Milady n’est pas une femme qui pleure… Elle est de celles qui se vengent.

Ce roman, qui se glisse dans les blancs des récits de Dumas, réhabilite  Charlotte Backson, alias Anne de Breuil, alias Milady de Winter.

Je ne connaissais pas le texte original de Dumas (je suis en ce moment dans La Comédie Humaine), j’ai donc découvert ce personnage de Milady qui a été trompée par un prêtre défroqué ; a été follement amoureuse d’Athos-Olivier de La Fère dont elle a eu un fils sans qu’il le sache, ayant préféré la pendre à un arbre ; s’est réfugiée en Angleterre où elle épousera un paire du royaume homosexuel.

J’ai aimé que parfois l’auteure reprenne des phrases célèbres de la Littérature : La première fois qu’Anne vit le père Sanson, elle le trouva franchement falot. (p.69)

J’ai eu de la peine pour cette jeune femme (elle meurt à 25 ans) obligée de jouer la partition qu’on lui demande : douceur, piété, pureté et soumission, sans que cela lui serve à quelque chose, bien au contraire.

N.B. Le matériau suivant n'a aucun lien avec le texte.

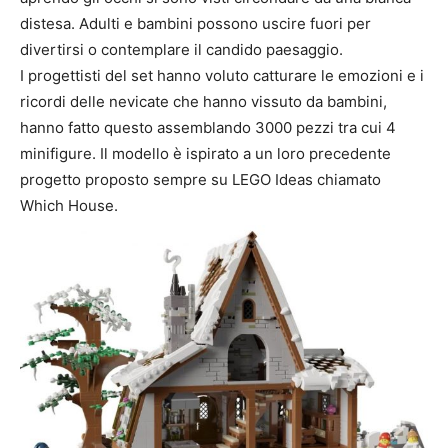
distesa. Adulti e bambini possono uscire fuori per
divertirsi o contemplare il candido paesaggio.
I progettisti del set hanno voluto catturare le emozioni e i
ricordi delle nevicate che hanno vissuto da bambini,
hanno fatto questo assemblando 3000 pezzi tra cui 4
minifigure. Il modello è ispirato a un loro precedente
progetto proposto sempre su LEGO Ideas chiamato
Which House.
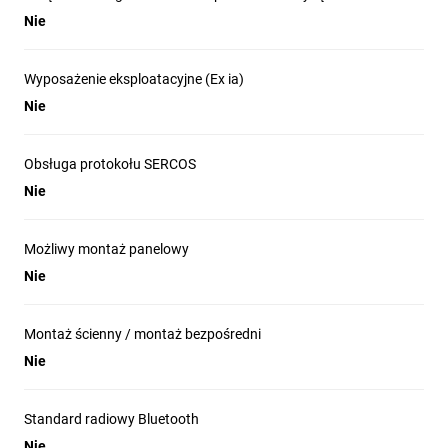
Nie
Wyposażenie eksploatacyjne (Ex ia)
Nie
Obsługa protokołu SERCOS
Nie
Możliwy montaż panelowy
Nie
Montaż ścienny / montaż bezpośredni
Nie
Standard radiowy Bluetooth
Nie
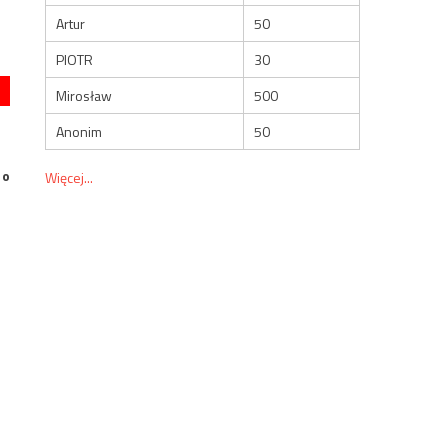
Artur
50
PIOTR
30
Mirosław
500
Anonim
50
 o
Więcej...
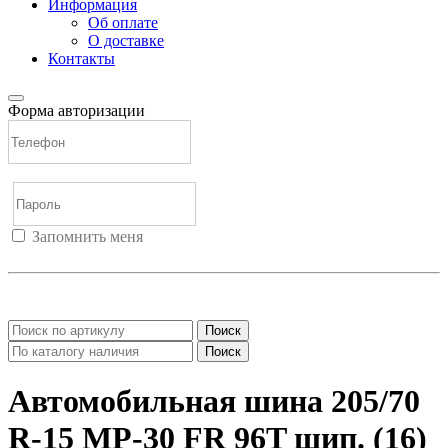
Информация
Об оплате
О доставке
Контакты
Форма авторизации
Запомнить меня
Войти
Регистрация
Не помню пароль
Поиск
Поиск
Автомобильная шина 205/70
R-15 МР-30 FR 96T шип. (16)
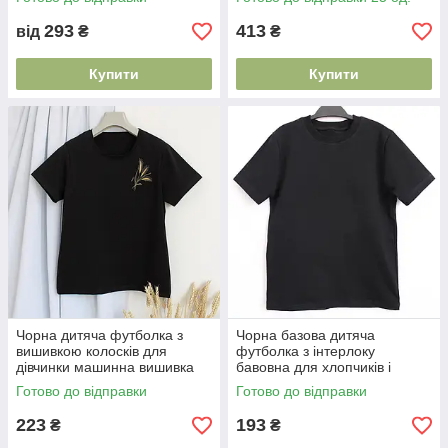
293
413
від
₴
₴
Купити
Купити
Чорна дитяча футболка з
Чорна базова дитяча
вишивкою колосків для
футболка з інтерлоку
дівчинки машинна вишивка
бавовна для хлопчиків і
пшениця 92-152
дівчаток розміри 92-152
Готово до відправки
Готово до відправки
223
193
₴
₴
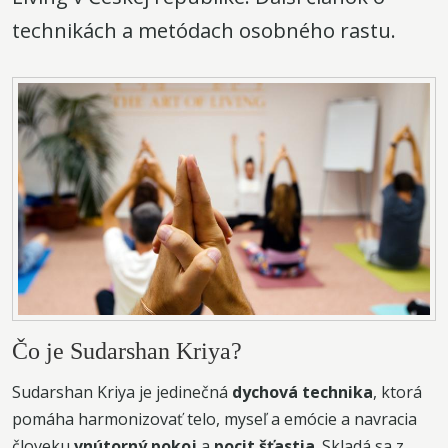
technikách a metódach osobného rastu.
Čo je Sudarshan Kriya?
Sudarshan Kriya je jedinečná
dychová technika
, ktorá
pomáha harmonizovať telo, myseľ a emócie a navracia
človeku
vnútorný pokoj
a
pocit šťastia
. Skladá sa z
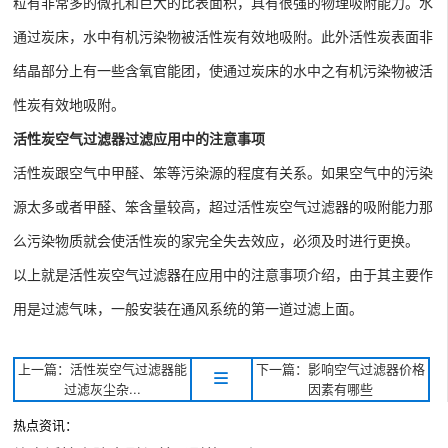
粒有非常多的微孔和巨大的比表面积，具有很强的物理吸附能力。水
通过炭床，水中有机污染物被活性炭有效地吸附。此外活性炭表面非
结晶部分上有一些含氧官能团，使通过炭床的水中之有机污染物被活
性炭有效地吸附。
活性炭空气过滤器过滤应用中的注意事项
活性炭跟空气中甲醛、笨等污染源的程度有关系。如果空气中的污染
源太多或者甲醛、笨含量较高，超过活性炭空气过滤器的吸附能力那
么污染物质就会使活性炭的家完全失去效应，必须及时进行更换。
以上就是活性炭空气过滤器在应用中的注意事项介绍，由于其主要作
用是过滤气味，一般安装在通风系统的第一道过滤上面。
上一篇：活性炭空气过滤器能
下一篇：影响空气过滤器价格
过滤灰尘杂...
因素有哪些
热点资讯：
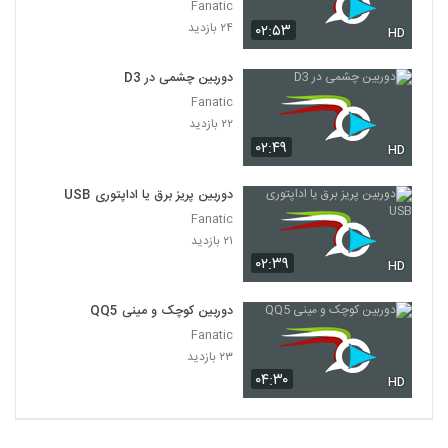
Fanatic
۲۴ بازدید
۰۲:۵۳
HD
دوربین چشمی در D3
Fanatic
۲۲ بازدید
۰۲:۴۹
HD
دوربین پریز برق یا اداپتوری USB
Fanatic
۲۱ بازدید
۰۲:۳۹
HD
دوربین کوچک و مینی QQ5
Fanatic
۲۳ بازدید
۰۴:۳۰
HD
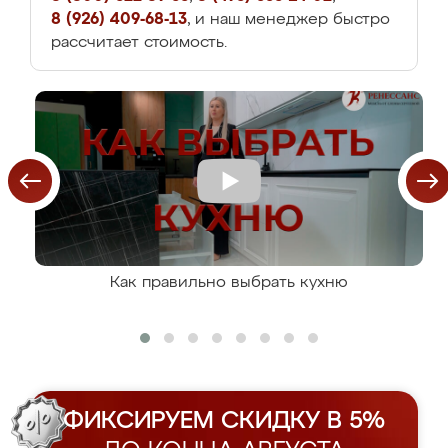
8 (926) 409-68-13
, и наш менеджер быстро
рассчитает стоимость.
Как правильно выбрать кухню
ФИКСИРУЕМ СКИДКУ В 5%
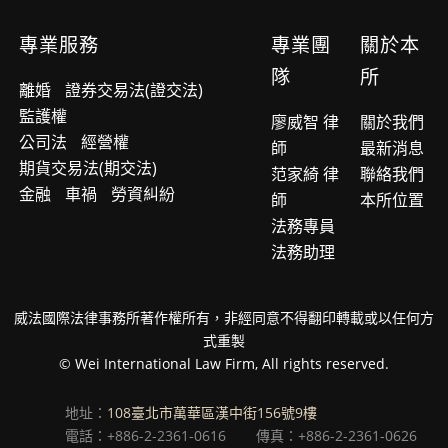
專業服務
專業團
關於本
隊
所
離婚
證券交易法(證交法)
監護權
廖威智 律
關於我們
公司法
經營權
師
最新消息
期貨交易法(期交法)
范家綺 律
聯絡我們
金融
車禍
勞資糾紛
師
本所位置
法務專員
法務助理
威法國際法律事務所著作權所有，非經同意不得翻印轉載或以任何方
式重製
© Wei International Law Firm, All rights reserved.
地址：
108臺北市萬華區漢中街156號9樓
電話：+886-2-2361-0616
傳真：+886-2-2361-0626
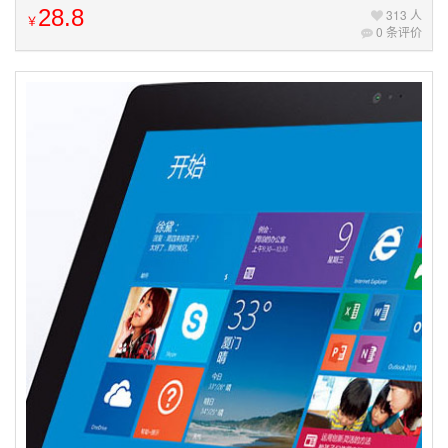
28.8
313 人
￥
0 条评价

J’ai détesté Olivier de La Fère, devenu possessif, ogre de sa femme.

J’ai découvert les préceptes du Capitulaire DeVillis, édit de Charlemagne, ses articles 43, 62 et, surtout, 70, contiennent la liste d’une centaine de plantes, arbres, arbustes ou simples herbes dont la culture est préconisée, ordonnée dans les jardins du domaine royal.

J’ai aimé la présence des animaux : les chats, mais aussi ses chiens Gredin et Coquin, son cheval Satin.

J’ai découvert une femme qui ne trouve jamais le repos, toujours obligée de se défendre.

Une femme dans un monde d’hommes, par les hommes et pour les hommes. Des hommes qui ont projetés sur elle le contenu de leurs rêves, de leurs caprices, de leurs blessures pour lesquelles ils demandaient réparation, se moquant bien, au fond, de qui elle était (p.313)

J’ai aimé que l’auteure, en fin d’ouvrage, explique que ce personnage de Milady l’a appelé pour parler d’elle.

Un bémol : je n’ai pas aimé les chapitres dans lesquels D’Artagnan se confie à son second en train de mourir.

L’image que je retiendrai :

Celle de l’amour de Milady pour son fils Mordaut, né en Italie puis élevé en Angleterre.